**TASK TO CARRY OUT**
Output the records that follow, keeping every line exactly as it is.

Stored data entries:

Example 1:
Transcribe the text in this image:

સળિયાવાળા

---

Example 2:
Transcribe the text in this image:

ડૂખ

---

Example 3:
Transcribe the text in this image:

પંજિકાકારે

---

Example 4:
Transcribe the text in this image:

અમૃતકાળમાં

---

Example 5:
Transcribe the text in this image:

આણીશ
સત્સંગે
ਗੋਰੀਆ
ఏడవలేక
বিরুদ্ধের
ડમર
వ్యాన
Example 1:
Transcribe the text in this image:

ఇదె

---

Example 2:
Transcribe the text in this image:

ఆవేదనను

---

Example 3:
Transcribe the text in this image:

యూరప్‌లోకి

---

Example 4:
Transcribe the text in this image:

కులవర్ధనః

**PROBLEM SOLUTION**
Example 1:
Transcribe the text in this image:

સળિયાવાળા

---

Example 2:
Transcribe the text in this image:

ડૂખ

---

Example 3:
Transcribe the text in this image:

પંજિકાકારે

---

Example 4:
Transcribe the text in this image:

અમૃતકાળમાં

---

Example 5:
Transcribe the text in this image:

આણીશ
સત્સંગે
ਗੋਰੀਆ
ఏడవలేక
বিরুদ্ধের
ડમર
వ్యాన
Example 1:
Transcribe the text in this image:

ఇదె

---

Example 2:
Transcribe the text in this image:

ఆవేదనను

---

Example 3:
Transcribe the text in this image:

యూరప్‌లోకి

---

Example 4:
Transcribe the text in this image:

కులవర్ధనః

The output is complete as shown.